FACT CHECK: Oil tax – again!
There has been media misinformation regarding Governor Parnell’s oil tax legislation. The Make Alaska Competitive Coalition (MACC) supported Parnell. However, they “may have oversimplified and/or misinterpreted the survey results and the degree of negativity it reflects on Alaska”(Legislative Research Services Report 11.245, 3/29/11), and they may have acted unethically (Neil Davis,“Dose of Reality,” The Ester Republic, April-May/2011). Nevertheless, the Fairbanks Daily News-Miner (FDNM) editors and the Fairbanks Chamber of Commerce joined MACC in supporting Parnell’s proposal.
Some clarifying facts are in order.
ACES (Alaska’s Clear and Equitable Share) is working and generating more revenue than PPT or ELF. TAPS is predicted to operate above 200,000 barrels/day until 2039 – not including new production. The ACES effective tax rate, after tax credits and industry costs, is about 28% at $101/barrel (Alaska North Slope West Coast, 5/25/11). Alaska has generous tax credits for the oil industry, and capital spending and drilling have increased under ACES. Industry employment is level or slightly up (Alaska Department of Labor, 4/22/11); unfortunately, industry employment for new hires is about 50% non-residents.
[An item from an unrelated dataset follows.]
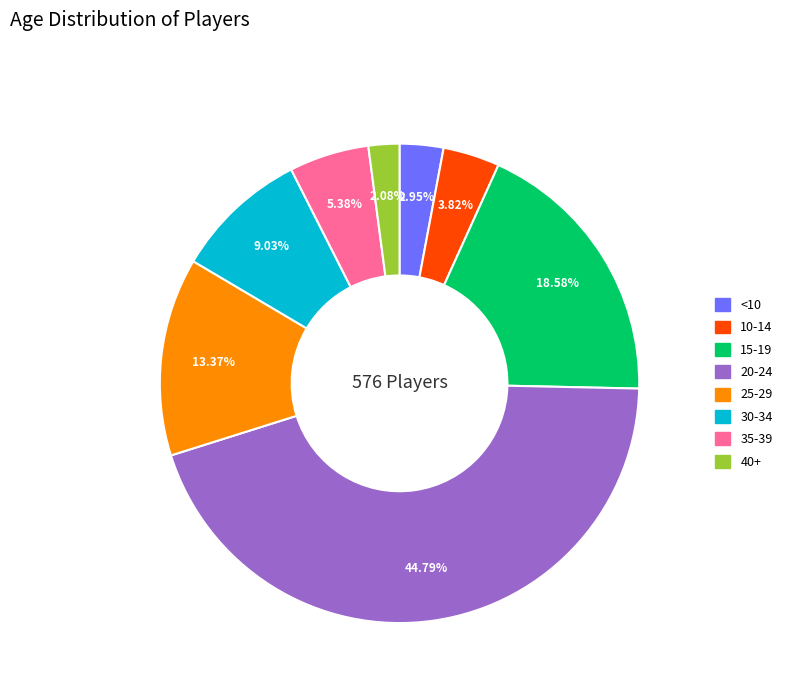

Is it true that <10 is 3% of the pie?

True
Exploratory wells are down, but this could be due to yearly variations or use of advanced production technology. New North Slope developmental wells averaged 145 per year between 2006 and 2010, peaking at 164 in 2010. The Alaska Oil and Gas Conservation Commission reported 13 operational rigs on the North Slope (5/10/11), which contradicted the FDNM’s report of five working drill rigs in Alaska (5/12/11).
Some will challenge these facts - but they are verifiable. Alaska is behind in auditing the oil industry and should not adjust ACES until all the facts are known.
Alaska should support exploration, development and production of oil - but not at a $2 billion giveaway. ACES needs fine-tuning for the maximum benefit of Alaskans – not the oil industry.